Je soupirai, passant une main dans mes cheveux. « Je dois te parler. »
Elle croisa les bras. « Ça a l’air sérieux. »
Je hochai la tête, mal à l’aise. « C’est à propos de Camille. Elle a eu très peur tout à l’heure. Elle a dit avoir vu… des têtes dans ton placard. »
Élise cligna des yeux, impassible. « Des têtes ? »
« Elle pensait qu’elles étaient réelles. Je ne savais pas quoi faire, alors après l’avoir déposée chez ma mère, je suis revenu et j’ai regardé dans ton placard. »
La bouche d’Élise s’ouvrit de stupeur. « Tu as fouillé dans mon placard ? »
« Je sais, c’était mal. Mais elle était terrorisée et je devais m’assurer qu’elle était en sécurité. »
Élise me regarda un long instant puis éclata de rire. « Elle a cru que c’était vrai ? Oh là là. » Elle s’essuya les yeux, mais son rire s’éteignit quand elle vit mon inquiétude. « Attends… elle était vraiment si effrayée ? »
« Elle tremblait », avouai-je. « Je ne l’avais jamais vue comme ça. »
Élise soupira, son amusement laissant place à la préoccupation. « Pauvre chérie. Je n’avais pas pensé que ces masques pourraient lui faire peur. J’aurais dû les ranger ailleurs. »
Je hochai la tête. « Elle est encore persuadée qu’ils sont réels. Je ne sais pas comment lui faire comprendre le contraire. »
Les yeux d’Élise s’illuminèrent. « J’ai une idée. Mais j’aurai besoin de ton aide. »
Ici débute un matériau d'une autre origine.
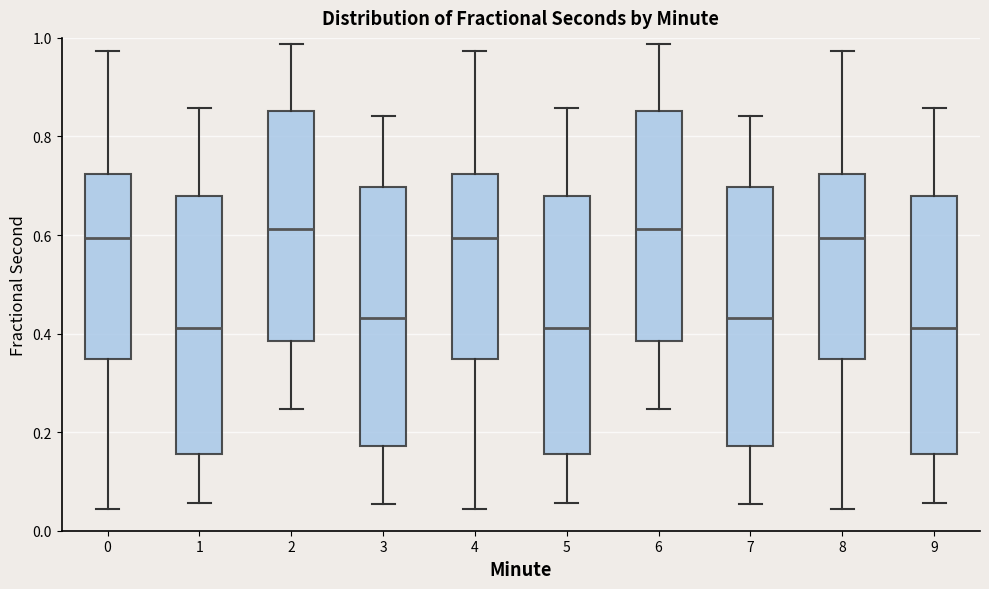

Where does the median line of the box at x = 2 sit on the y-axis? The values are not printed on the chart, so give them approximately, as read against the axis.

0.62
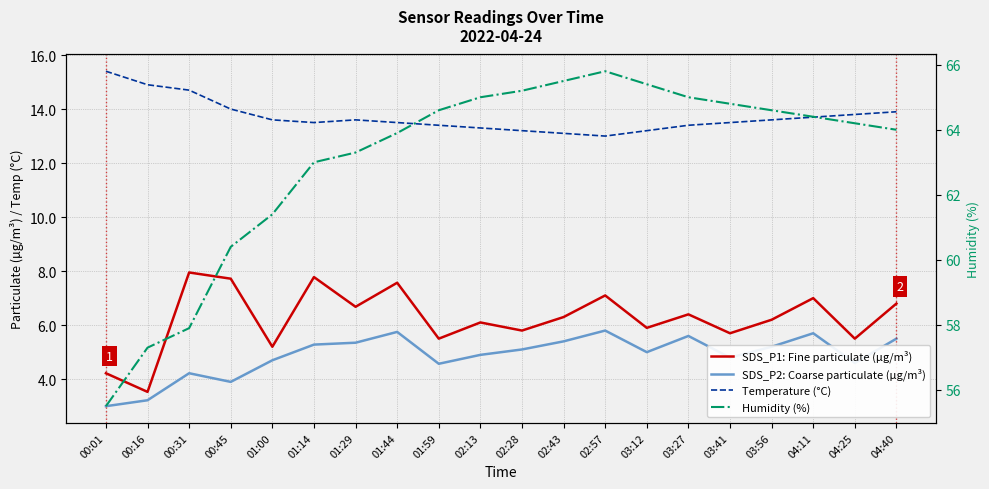

Which series has the widest spread of values?

Humidity (%)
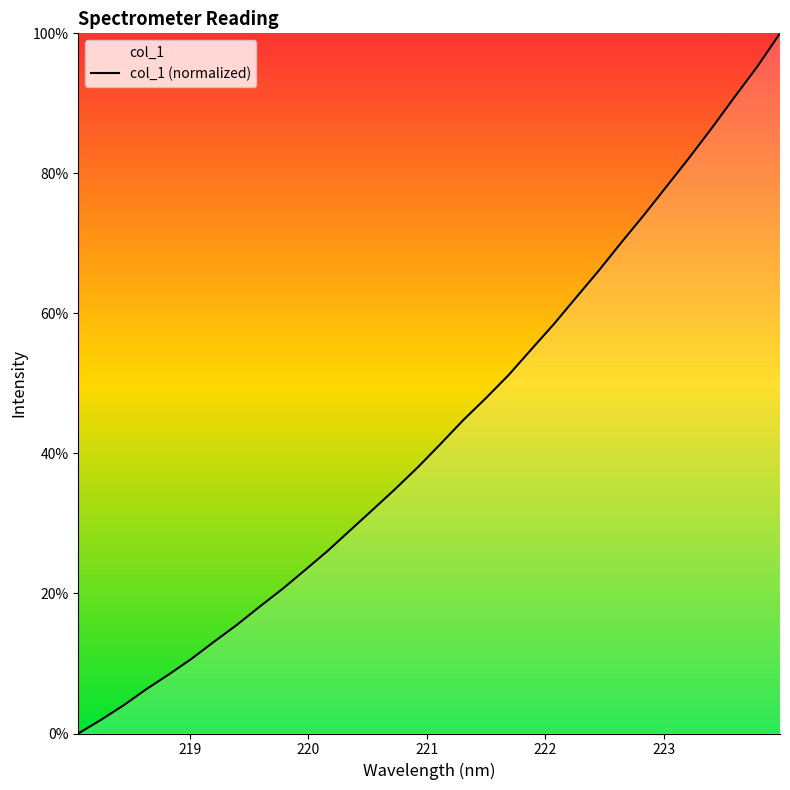

What is the maximum value shown in the chart?

1.0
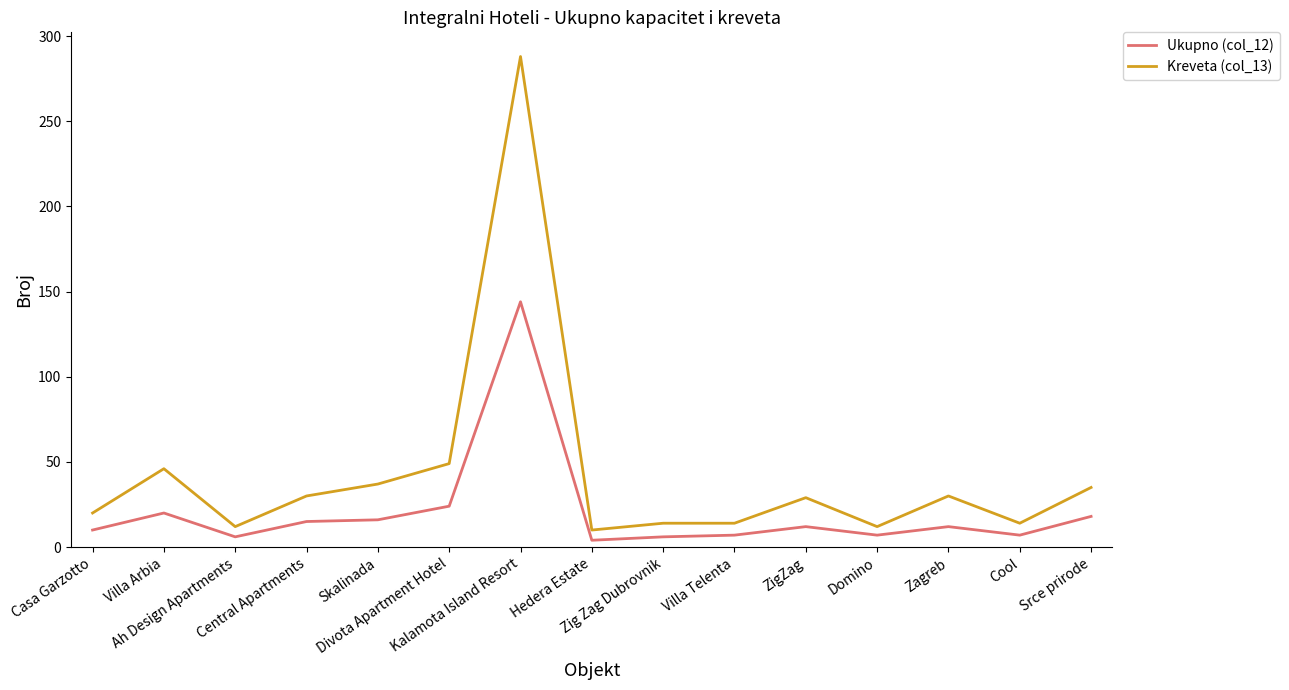

The value of Ukupno (col_12) at Hedera Estate is 4. True or false?

True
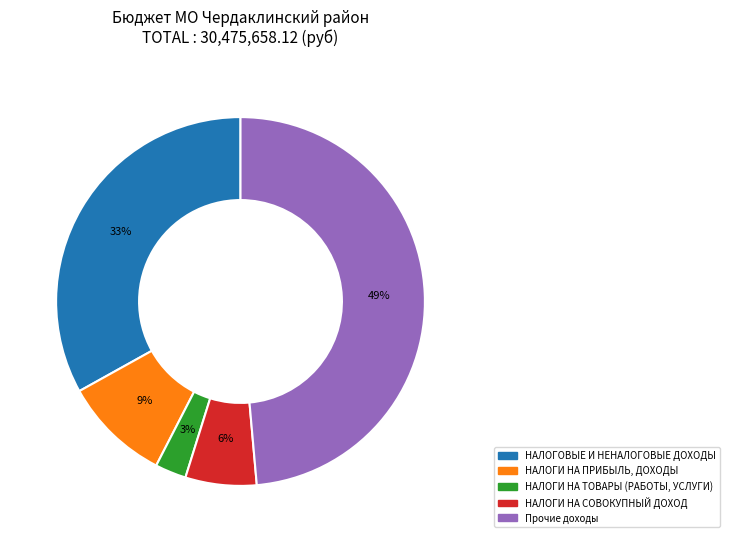

Do НАЛОГИ НА ПРИБЫЛЬ, ДОХОДЫ and НАЛОГИ НА СОВОКУПНЫЙ ДОХОД together represent more than half of the pie?

No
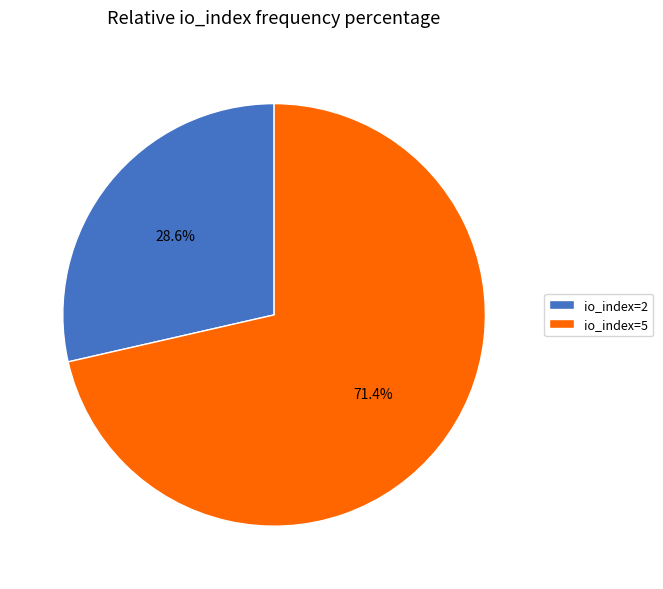

Does io_index=5 account for over 50% of the chart?

Yes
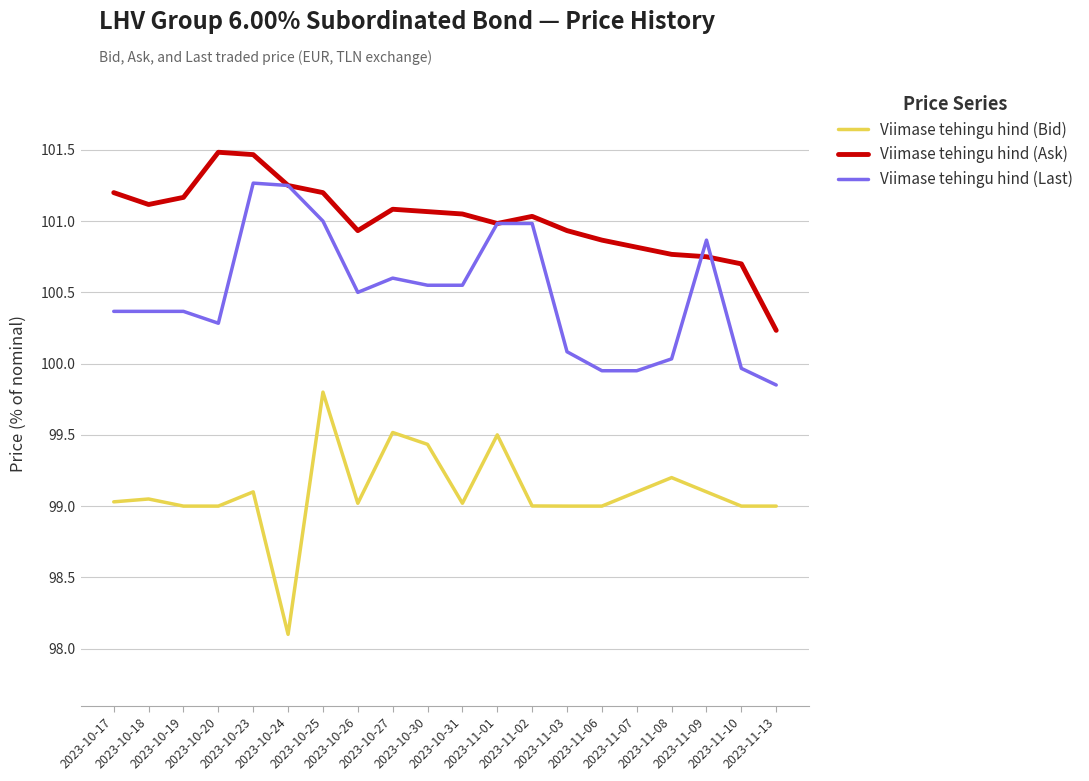

At which category is the sum across all series the highest?

2023-10-25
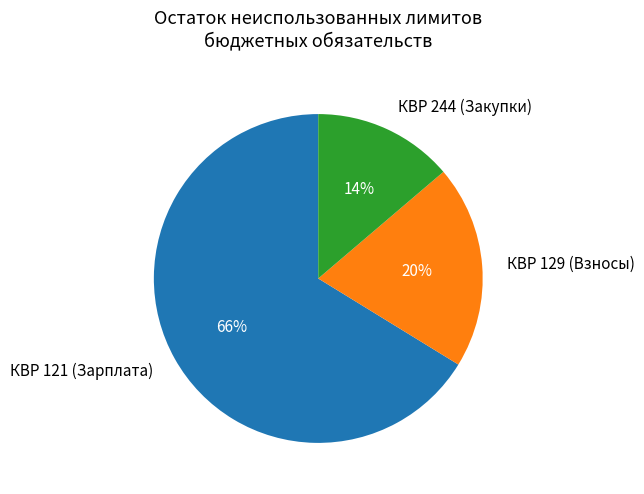

To the nearest percent, what is the average slice percentage?

33%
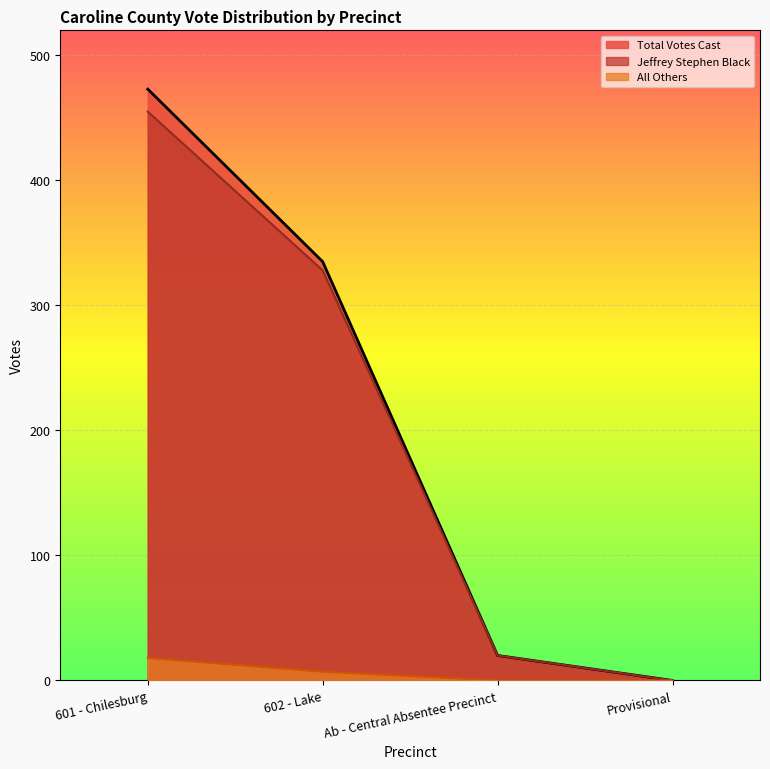

What is the sum of the Total Votes Cast values at 601 - Chilesburg and Provisional?

473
Le lendemain, Élise arriva chez ma mère, un sac à l’épaule. Camille se cacha derrière le canapé alors qu’Élise se baissait à sa hauteur.
« Salut Camille », dit Élise doucement. « Je peux te montrer quelque chose ? »
Camille s’agrippa à moi mais hocha la tête timidement.
Élise sortit un masque — un modèle ridicule avec un sourire loufoque — et le mit sur sa tête. « Tu vois ? Ce n’est pas une tête. C’est juste un déguisement pour Halloween. »
Les yeux de Camille s’écarquillèrent, sa peur laissant place à la curiosité. « Ce n’est… pas vrai ? »
« Non », répondit Élise en enlevant le masque. « Tu peux toucher, c’est en caoutchouc. »
Hésitante, Camille tendit la main, effleura le masque. Un sourire naquit sur ses lèvres quand elle pinça son nez. « C’est tout mou ! »
« Exactement ! » s’exclama Élise. « Tu veux essayer ? »
Camille rit en enfilant le masque sur sa tête. Élise fit semblant d’être surprise. « Oh non ! Où est passée Camille ? »
« Je suis là ! » s’écria Camille en retirant le masque.
Leur rire remplit la pièce, et je sentis un poids se libérer dans ma poitrine.
Quelques mois plus tard, Camille tirait la main d’Élise alors que nous entrions dans le parc. « Maman Élise, on peut aller aux balançoires ? »
Le sourire d’Élise était aussi chaleureux que toujours. « Bien sûr, ma chérie. »
En les regardant, j’ai réalisé combien nous étions proches à présent. Ce qui aurait pu nous briser nous avait au contraire soudés.
La confiance, l’honnêteté, et un peu d’imagination avaient comblé le fossé. Parfois, les moments les plus effrayants mènent aux liens les plus forts.